Since the early 1930s, science fiction writers and futurists have been dreaming of digital environments where people could escape reality. Advancements in computer vision, graphical processing power, display technology, and input systems have now made it possible to catch up with a century-old fantasy.
Contrary to popular belief, immersive technologies are not limited to the gaming and entertainment industries. In 2019, commercial spending on immersive technologies overtook consumer spending, with experts predicting it will grow three times larger by 2023. This is in line with organizations progressively recognizing the full potential of immersive technologies. The use cases for immersive technologies are constantly expanding – ranging from healthcare, sports, and aviation.
Big tech players such as Apple and Google have been intensively exploring ways to apply immersive technologies in future products. In 2013, Google introduced the Google Glass, an augmented reality headset targeted at the mass-market. However, privacy and functionality complaints lead Google to retarget the product as a tool for physicians, manufacturing workers, and other professionals. With Apple’s ARKit, iOS devices are already capable of identifying surfaces such as a table, then adding virtual objects to it. It is rumored that Apple is further ramping up its AR/VR efforts by working on new products such as AR smart glasses.

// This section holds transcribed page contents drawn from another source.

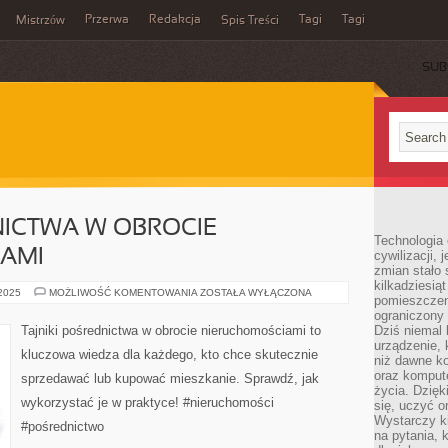
Przerwa
Redakcja
Tagi
Tagi
Mistrzów
Spis Treści
SUB
NICTWA W OBROCIE
Technologia
AMI
cywilizacji,
zmian stało
kilkadziesią
TAJNIKI
 2025
MOŻLIWOŚĆ KOMENTOWANIA
ZOSTAŁA WYŁĄCZONA
pomieszczeni
POŚREDNICTWA
W
ograniczony 
OBROCIE
Tajniki pośrednictwa w obrocie nieruchomościami to
Dziś niemal 
NIERUCHOMOŚCIAMI
urządzenie,
kluczowa wiedza dla każdego, kto chce skutecznie
niż dawne k
oraz kompute
sprzedawać lub kupować mieszkanie. Sprawdź, jak
życia. Dzię
wykorzystać je w praktyce! #nieruchomości
się, uczyć o
Wystarczy ki
#pośrednictwo
na pytania,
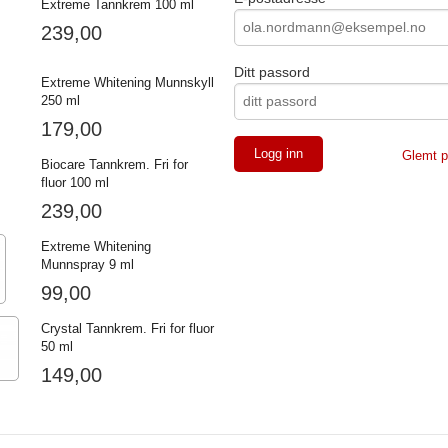
Extreme Tannkrem 100 ml
239,00
Ditt passord
Extreme Whitening Munnskyll
250 ml
179,00
Glemt p
Biocare Tannkrem. Fri for
fluor 100 ml
239,00
Extreme Whitening
Munnspray 9 ml
99,00
Crystal Tannkrem. Fri for fluor
50 ml
149,00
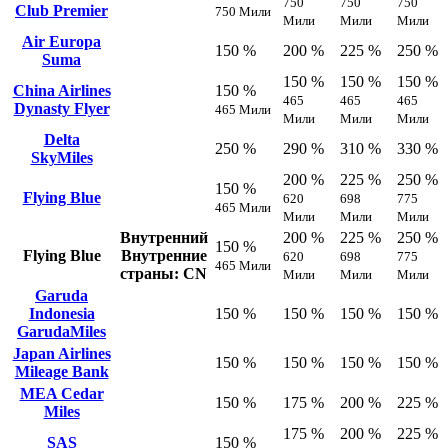
750
750
750
Club Premier
750 Мили
Мили
Мили
Мили
Air Europa
150 %
200 %
225 %
250 %
Suma
150 %
150 %
150 %
China Airlines
150 %
465
465
465
Dynasty Flyer
465 Мили
Мили
Мили
Мили
Delta
250 %
290 %
310 %
330 %
SkyMiles
200 %
225 %
250 %
150 %
Flying Blue
620
698
775
465 Мили
Мили
Мили
Мили
Внутренний
200 %
225 %
250 %
150 %
Flying Blue
Внутренние
620
698
775
465 Мили
страны: CN
Мили
Мили
Мили
Garuda
Indonesia
150 %
150 %
150 %
150 %
GarudaMiles
Japan Airlines
150 %
150 %
150 %
150 %
Mileage Bank
MEA Cedar
150 %
175 %
200 %
225 %
Miles
175 %
200 %
225 %
SAS
150 %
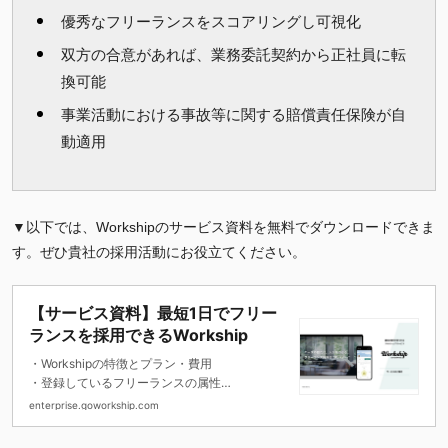
優秀なフリーランスをスコアリングし可視化
双方の合意があれば、業務委託契約から正社員に転
換可能
事業活動における事故等に関する賠償責任保険が自
動適用
▼以下では、Workshipのサービス資料を無料でダウンロードできま
す。ぜひ貴社の採用活動にお役立てください。
【サービス資料】最短1日でフリー
ランスを採用できるWorkship
・Workshipの特徴とプラン・費用
・登録しているフリーランスの属性
・導入企業の活用事例 などをお伝えしてい
enterprise.goworkship.com
ます。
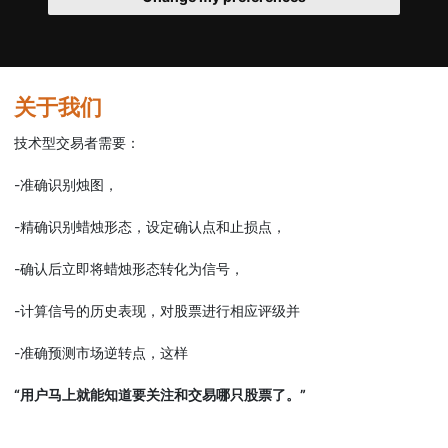
关于我们
技术型交易者需要：
-准确识别烛图，
-精确识别蜡烛形态，设定确认点和止损点，
-确认后立即将蜡烛形态转化为信号，
-计算信号的历史表现，对股票进行相应评级并
-准确预测市场逆转点，这样
“用户马上就能知道要关注和交易哪只股票了。”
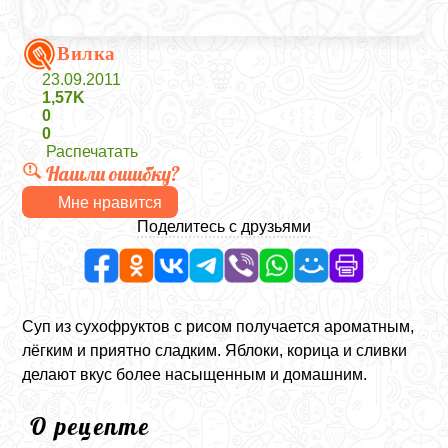
Вилка
23.09.2011
1,57K
0
0
Распечатать
Нашли ошибку?
Мне нравится
Поделитесь с друзьями
Суп из сухофруктов с рисом получается ароматным,
лёгким и приятно сладким. Яблоки, корица и сливки
делают вкус более насыщенным и домашним.
О рецепте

Today, and probably for a few years to come, we need a technical device in front of our faces to experience digital realities. Excitingly, however, there are already prototypes of smart contact lenses that can augment the wearer’s physical world. Somewhat further down the road, emerging brain-machine interfaces (BMIs) such as one being developed by Neuralink might allow us to connect our biological neural networks with the digital world and thus create digital experiences directly within our brains.
3. Artificial intelligence – the new electricity
Just as electricity completely transformed industries and society, artificial intelligence (AI) will substantially transform every major industry in the next century – from healthcare to advertising, finance, and manufacturing.
The AI domain includes machine learning, deep learning, chat and voice bots, natural language processing, and computer vision. Even though AI has been around for decades, it is taking off now due to a few key technological developments: data sets of unprecedented scale, increasing computing power and better techniques such as improved model architectures. Around 2015, these progressions reached critical mass – and AI suddenly became real. Amazon shipped its AI-powered home assistant Echo. Tesla cars had self-driving capabilities after a software update. Microsoft’s neural network ResNet managed to beat humans in image recognition.
AI technologies will continue to personalize and contextualize human-computer interaction (HCI) and automate processes in different domains with little to no human involvement. Demand for AI systems is skyrocketing – IDC predicts that global spending on AI systems will reach nearly $98 billion in 2022, more than 2.5 times the 2019 spend.
AI will become so powerful over the coming years that governments will need to regulate it to protect its citizen. The challenge will be to not overregulate AI to leave room for innovation.
More advanced than what is evident
Recent product launches indicate that blockchain, immersive technologies, and artificial intelligence are becoming strategic priorities for organizations, including tech giants such as Apple, Google, Amazon, and Microsoft. And this might just be the beginning. Investment predictions and patent applications suggest that behind the scenes, companies ranging from startups to conglomerates are developing products that leverage the presented three disruptive technologies.